Claudia Gomez, MyFoxPhilly.com:

The firefighters from Washington Township are members of a hazmat team run by Gloucester County. The county is in charge of maintaining the equipment. But the township’s fire chief says several of the meters that monitor air quality didn’t work. The batteries were dead. And he says none of his guys had access to working canister respirators, to help them breathe clean air. Alarming, considering vinyl chloride can cause cancer. “We don’t know what’s going to happen five years from now,” Hoffman said. “Do we have firefighters in our organization who were exposed to this product unnecessarily? Who are going to be sick?”

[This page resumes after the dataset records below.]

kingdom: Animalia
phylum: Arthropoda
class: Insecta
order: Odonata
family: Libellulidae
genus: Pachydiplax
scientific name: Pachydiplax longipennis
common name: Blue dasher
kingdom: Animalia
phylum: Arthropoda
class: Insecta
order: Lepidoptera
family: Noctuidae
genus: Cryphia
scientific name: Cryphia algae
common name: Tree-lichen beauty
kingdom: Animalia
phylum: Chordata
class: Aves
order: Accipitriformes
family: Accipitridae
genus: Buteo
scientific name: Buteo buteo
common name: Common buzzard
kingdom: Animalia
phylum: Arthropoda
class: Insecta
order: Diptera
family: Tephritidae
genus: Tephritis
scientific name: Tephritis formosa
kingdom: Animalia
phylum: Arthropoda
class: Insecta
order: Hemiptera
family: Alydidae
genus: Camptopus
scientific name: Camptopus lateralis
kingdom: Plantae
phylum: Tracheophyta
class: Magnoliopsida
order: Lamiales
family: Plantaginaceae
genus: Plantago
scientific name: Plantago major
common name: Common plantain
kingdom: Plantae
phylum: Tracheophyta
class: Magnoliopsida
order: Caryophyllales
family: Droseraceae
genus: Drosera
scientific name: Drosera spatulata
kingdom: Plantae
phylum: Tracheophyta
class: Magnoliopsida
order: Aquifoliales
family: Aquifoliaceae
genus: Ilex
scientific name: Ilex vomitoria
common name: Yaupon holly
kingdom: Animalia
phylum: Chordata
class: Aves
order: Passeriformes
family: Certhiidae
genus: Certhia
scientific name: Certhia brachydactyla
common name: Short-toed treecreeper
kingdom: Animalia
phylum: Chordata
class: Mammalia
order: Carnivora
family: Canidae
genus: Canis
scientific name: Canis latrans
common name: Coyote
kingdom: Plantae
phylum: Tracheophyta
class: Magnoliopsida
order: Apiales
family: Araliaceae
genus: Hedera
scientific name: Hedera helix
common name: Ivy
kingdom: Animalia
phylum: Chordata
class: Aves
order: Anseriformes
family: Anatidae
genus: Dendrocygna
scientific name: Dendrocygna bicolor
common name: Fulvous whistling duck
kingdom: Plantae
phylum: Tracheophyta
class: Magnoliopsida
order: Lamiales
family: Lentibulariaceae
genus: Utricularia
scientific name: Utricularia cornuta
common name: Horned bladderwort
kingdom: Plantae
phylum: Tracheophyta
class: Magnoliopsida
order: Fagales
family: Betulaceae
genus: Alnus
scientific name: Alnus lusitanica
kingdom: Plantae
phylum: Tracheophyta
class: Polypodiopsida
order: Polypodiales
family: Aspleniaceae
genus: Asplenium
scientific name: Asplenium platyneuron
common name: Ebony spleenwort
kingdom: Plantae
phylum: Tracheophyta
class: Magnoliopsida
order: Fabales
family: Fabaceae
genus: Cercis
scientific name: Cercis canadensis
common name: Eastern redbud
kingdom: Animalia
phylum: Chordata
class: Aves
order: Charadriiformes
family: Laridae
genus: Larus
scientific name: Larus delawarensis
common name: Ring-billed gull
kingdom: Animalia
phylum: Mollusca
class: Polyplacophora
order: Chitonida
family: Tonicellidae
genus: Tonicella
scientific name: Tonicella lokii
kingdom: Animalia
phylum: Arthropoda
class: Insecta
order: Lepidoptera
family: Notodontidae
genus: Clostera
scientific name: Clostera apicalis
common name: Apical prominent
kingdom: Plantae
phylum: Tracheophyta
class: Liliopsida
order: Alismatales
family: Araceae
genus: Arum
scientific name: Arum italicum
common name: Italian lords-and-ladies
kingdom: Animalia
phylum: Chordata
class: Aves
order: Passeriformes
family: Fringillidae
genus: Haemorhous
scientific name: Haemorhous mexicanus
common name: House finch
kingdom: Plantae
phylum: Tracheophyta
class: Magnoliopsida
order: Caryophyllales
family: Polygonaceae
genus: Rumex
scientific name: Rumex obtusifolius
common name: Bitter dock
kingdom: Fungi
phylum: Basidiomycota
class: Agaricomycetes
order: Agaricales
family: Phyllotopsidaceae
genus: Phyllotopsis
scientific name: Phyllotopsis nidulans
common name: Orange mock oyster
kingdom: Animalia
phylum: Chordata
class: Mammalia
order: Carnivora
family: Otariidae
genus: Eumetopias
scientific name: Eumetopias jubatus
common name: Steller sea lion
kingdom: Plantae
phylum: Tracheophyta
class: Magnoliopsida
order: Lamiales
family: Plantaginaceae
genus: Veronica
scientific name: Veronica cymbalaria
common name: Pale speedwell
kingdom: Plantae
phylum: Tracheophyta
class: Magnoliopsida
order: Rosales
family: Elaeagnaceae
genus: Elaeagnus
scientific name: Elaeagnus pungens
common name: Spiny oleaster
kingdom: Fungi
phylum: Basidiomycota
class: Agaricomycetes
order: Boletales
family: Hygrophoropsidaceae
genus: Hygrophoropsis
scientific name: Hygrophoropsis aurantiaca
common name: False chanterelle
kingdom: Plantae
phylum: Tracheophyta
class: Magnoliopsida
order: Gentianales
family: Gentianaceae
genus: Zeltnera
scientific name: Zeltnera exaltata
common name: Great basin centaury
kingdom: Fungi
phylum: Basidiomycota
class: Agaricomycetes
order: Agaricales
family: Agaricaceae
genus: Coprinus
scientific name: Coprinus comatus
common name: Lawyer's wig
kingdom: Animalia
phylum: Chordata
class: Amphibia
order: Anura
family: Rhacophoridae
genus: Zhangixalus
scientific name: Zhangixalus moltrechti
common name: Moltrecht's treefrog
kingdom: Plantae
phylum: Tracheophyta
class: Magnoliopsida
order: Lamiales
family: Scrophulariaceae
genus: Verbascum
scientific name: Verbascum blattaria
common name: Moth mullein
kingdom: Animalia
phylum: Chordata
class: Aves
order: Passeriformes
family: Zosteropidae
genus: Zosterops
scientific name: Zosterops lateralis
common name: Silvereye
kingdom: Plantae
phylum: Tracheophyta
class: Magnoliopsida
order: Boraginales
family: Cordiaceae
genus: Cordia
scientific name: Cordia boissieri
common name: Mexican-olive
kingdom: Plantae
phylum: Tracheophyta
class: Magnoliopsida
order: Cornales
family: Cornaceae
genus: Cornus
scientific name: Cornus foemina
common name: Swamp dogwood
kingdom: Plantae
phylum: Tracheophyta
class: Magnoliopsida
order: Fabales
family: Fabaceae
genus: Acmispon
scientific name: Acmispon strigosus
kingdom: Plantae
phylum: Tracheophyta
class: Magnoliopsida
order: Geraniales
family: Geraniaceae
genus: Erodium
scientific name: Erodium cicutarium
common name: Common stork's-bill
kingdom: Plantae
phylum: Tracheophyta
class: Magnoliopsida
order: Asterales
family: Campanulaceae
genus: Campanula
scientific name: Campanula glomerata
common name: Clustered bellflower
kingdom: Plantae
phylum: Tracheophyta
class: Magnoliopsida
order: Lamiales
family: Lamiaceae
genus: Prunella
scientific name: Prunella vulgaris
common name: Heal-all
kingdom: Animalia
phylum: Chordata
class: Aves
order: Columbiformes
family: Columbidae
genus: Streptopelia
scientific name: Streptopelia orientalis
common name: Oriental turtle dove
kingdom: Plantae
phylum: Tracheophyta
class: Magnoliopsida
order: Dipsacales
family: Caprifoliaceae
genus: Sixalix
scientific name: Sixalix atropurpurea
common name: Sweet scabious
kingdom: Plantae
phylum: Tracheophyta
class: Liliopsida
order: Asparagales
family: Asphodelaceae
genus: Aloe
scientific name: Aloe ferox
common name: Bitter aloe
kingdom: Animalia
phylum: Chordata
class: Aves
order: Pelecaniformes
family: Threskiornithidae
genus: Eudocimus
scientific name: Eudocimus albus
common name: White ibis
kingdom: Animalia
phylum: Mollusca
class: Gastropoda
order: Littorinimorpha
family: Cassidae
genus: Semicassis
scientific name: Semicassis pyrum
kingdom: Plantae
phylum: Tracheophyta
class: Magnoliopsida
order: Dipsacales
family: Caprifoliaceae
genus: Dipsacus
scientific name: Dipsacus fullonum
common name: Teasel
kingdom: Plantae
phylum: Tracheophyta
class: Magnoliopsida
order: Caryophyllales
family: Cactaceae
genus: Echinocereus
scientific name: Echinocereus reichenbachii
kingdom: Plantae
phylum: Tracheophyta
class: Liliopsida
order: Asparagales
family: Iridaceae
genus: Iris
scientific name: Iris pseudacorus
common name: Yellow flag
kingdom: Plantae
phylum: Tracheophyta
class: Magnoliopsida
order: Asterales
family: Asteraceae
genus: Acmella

So Sam Micklus wrote a letter to Gloucester County, saying he was pulling his nine firefighters out of the hazmat team, until things changed. “They really want to be part of this team,” Micklus said. “They’re trained for it, they’re enthusiastic about it. They just no longer trust the way the team’s managed and organized.”

So what’s Gloucester County saying? No official would give Fox 29 an on camera interview. But the county released a statement this afternoon, saying officials are reviewing the matter. And they say despite the withdrawal by Washington Township, the county hazmat team remains adequately staffed in the event of another disaster.